## Task description
Retype the items word for word, from the line with "unos tarifados que ahorita andan en" up to and including the line with "МФ-1.79 - Детская". Leave the pictures out of your answer.

=== The input ===

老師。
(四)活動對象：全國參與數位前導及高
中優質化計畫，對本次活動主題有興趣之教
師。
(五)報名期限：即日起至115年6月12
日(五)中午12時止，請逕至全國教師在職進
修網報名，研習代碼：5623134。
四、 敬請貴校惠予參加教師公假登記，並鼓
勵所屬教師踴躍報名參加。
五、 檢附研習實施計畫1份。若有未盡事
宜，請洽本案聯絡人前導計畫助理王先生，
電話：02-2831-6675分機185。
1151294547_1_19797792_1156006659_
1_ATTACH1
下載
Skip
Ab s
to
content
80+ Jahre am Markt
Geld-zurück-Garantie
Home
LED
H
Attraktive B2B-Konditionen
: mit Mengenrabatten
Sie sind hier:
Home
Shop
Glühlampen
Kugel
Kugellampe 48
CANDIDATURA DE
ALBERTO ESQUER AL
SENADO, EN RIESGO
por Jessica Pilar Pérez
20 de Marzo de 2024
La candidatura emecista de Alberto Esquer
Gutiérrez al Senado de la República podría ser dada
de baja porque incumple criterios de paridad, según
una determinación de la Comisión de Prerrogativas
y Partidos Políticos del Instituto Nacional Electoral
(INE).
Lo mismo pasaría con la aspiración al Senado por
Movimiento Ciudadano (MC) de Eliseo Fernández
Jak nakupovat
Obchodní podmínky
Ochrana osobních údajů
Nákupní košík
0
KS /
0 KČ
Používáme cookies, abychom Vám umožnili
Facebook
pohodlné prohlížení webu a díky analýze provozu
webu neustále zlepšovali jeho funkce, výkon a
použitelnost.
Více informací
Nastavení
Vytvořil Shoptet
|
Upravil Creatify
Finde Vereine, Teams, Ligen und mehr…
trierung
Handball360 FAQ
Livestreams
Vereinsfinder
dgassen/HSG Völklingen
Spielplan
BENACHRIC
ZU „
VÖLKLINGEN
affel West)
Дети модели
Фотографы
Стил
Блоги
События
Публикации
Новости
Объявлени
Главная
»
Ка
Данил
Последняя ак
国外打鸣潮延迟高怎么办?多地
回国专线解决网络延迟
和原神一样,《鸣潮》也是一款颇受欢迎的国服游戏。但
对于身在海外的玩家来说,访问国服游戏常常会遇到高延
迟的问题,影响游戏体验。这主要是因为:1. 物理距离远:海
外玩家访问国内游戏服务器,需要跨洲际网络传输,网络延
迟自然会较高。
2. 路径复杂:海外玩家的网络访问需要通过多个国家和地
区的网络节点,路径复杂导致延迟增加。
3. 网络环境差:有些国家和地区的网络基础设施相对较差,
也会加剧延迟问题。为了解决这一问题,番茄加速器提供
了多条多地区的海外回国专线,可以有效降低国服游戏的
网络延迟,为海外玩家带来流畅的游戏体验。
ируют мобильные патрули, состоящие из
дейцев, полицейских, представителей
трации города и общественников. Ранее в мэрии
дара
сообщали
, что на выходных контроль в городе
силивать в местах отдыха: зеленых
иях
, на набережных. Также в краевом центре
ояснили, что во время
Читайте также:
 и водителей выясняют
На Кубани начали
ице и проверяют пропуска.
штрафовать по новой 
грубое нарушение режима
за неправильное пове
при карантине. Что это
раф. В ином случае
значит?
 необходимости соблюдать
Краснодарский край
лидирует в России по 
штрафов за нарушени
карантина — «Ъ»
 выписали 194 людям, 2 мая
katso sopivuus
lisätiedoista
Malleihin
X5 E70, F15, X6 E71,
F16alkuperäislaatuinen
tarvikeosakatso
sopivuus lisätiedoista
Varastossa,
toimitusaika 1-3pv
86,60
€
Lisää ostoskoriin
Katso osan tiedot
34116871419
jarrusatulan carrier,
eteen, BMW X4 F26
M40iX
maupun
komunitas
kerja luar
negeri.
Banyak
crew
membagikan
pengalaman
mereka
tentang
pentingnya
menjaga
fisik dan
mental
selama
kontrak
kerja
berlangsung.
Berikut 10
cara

===
=== The input ===

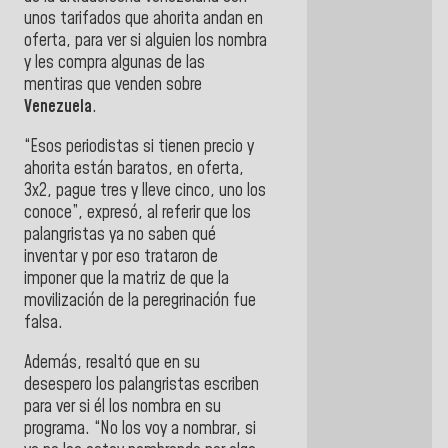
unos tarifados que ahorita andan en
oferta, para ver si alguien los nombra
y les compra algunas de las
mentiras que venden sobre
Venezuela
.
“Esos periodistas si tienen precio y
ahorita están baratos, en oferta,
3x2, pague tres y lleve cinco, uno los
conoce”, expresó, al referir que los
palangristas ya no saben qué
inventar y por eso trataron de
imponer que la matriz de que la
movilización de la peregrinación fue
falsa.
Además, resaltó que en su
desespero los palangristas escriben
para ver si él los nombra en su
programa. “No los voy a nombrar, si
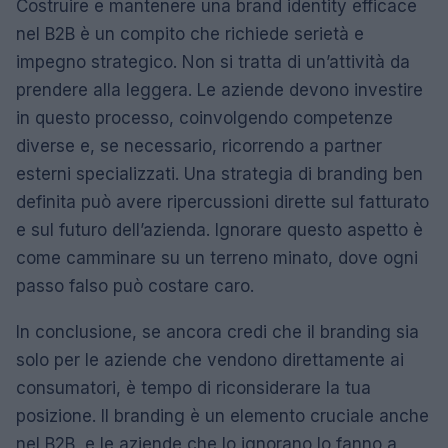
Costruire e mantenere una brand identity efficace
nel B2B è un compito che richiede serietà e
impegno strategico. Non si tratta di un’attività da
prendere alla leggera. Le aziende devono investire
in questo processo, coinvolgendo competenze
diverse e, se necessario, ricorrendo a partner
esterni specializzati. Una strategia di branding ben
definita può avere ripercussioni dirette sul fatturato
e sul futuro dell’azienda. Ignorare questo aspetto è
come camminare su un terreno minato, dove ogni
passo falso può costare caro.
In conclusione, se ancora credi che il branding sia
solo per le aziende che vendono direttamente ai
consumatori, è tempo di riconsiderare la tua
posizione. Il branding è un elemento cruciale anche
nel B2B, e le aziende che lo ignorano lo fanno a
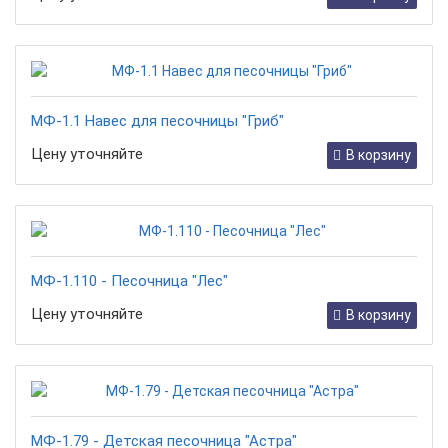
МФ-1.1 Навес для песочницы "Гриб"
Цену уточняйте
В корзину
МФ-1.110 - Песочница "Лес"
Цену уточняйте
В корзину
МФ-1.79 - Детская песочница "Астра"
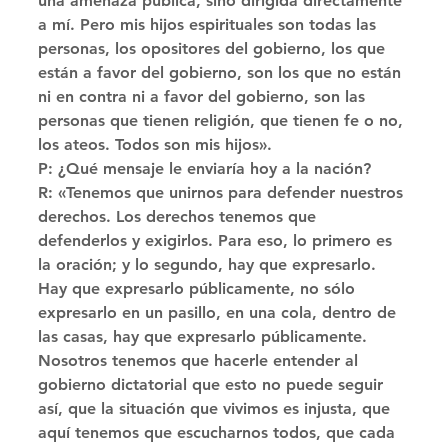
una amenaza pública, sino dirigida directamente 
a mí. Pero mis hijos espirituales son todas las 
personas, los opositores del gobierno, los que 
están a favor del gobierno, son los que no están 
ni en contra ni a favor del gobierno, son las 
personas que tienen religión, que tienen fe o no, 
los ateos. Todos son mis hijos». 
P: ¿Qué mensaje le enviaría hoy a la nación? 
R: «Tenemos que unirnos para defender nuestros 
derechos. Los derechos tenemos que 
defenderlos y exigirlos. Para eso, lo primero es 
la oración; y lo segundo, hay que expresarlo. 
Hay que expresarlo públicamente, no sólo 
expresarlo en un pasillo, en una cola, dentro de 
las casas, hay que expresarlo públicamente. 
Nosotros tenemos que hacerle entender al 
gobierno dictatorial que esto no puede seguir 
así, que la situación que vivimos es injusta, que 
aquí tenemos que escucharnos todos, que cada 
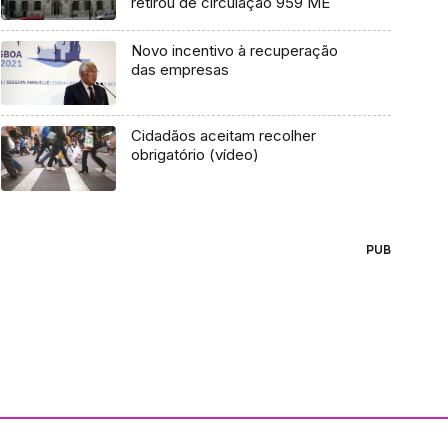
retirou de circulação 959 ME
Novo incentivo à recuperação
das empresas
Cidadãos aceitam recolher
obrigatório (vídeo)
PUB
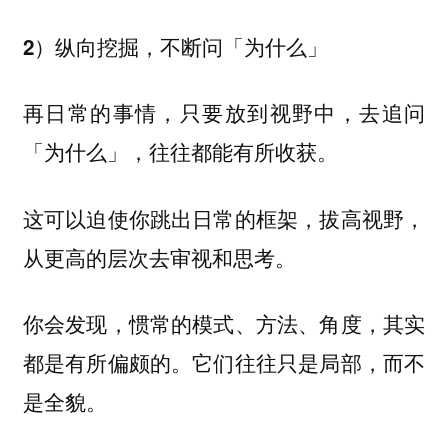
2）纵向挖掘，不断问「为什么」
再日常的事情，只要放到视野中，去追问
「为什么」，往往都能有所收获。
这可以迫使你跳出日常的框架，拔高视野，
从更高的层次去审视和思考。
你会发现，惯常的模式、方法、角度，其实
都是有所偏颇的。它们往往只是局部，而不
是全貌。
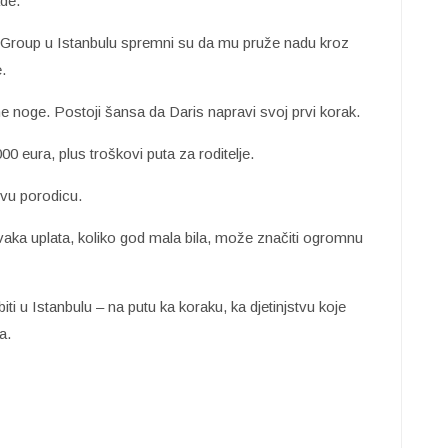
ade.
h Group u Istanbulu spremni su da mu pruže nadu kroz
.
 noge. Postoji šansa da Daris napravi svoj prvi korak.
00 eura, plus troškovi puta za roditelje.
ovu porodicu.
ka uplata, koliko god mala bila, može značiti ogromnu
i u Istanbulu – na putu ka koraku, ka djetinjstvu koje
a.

===
=== The input ===

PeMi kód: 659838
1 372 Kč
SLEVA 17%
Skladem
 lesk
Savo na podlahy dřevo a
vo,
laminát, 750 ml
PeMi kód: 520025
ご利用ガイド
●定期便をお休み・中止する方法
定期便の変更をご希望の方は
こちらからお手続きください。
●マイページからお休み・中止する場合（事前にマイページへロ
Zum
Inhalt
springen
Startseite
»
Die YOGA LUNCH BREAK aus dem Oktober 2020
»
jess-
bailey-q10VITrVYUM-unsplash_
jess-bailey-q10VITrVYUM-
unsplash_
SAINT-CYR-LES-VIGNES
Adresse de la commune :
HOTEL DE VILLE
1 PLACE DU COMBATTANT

===

## Exercise result
unos tarifados que ahorita andan en
oferta, para ver si alguien los nombra
y les compra algunas de las
mentiras que venden sobre
Venezuela
.
“Esos periodistas si tienen precio y
ahorita están baratos, en oferta,
3x2, pague tres y lleve cinco, uno los
conoce”, expresó, al referir que los
palangristas ya no saben qué
inventar y por eso trataron de
imponer que la matriz de que la
movilización de la peregrinación fue
falsa.
Además, resaltó que en su
desespero los palangristas escriben
para ver si él los nombra en su
programa. “No los voy a nombrar, si
Costruire e mantenere una brand identity efficace
nel B2B è un compito che richiede serietà e
impegno strategico. Non si tratta di un’attività da
prendere alla leggera. Le aziende devono investire
in questo processo, coinvolgendo competenze
diverse e, se necessario, ricorrendo a partner
esterni specializzati. Una strategia di branding ben
definita può avere ripercussioni dirette sul fatturato
e sul futuro dell’azienda. Ignorare questo aspetto è
come camminare su un terreno minato, dove ogni
passo falso può costare caro.
In conclusione, se ancora credi che il branding sia
solo per le aziende che vendono direttamente ai
consumatori, è tempo di riconsiderare la tua
posizione. Il branding è un elemento cruciale anche
nel B2B, e le aziende che lo ignorano lo fanno a
МФ-1.1 Навес для песочницы "Гриб"
Цену уточняйте
В корзину
МФ-1.110 - Песочница "Лес"
Цену уточняйте
В корзину
МФ-1.79 - Детская песочница "Астра"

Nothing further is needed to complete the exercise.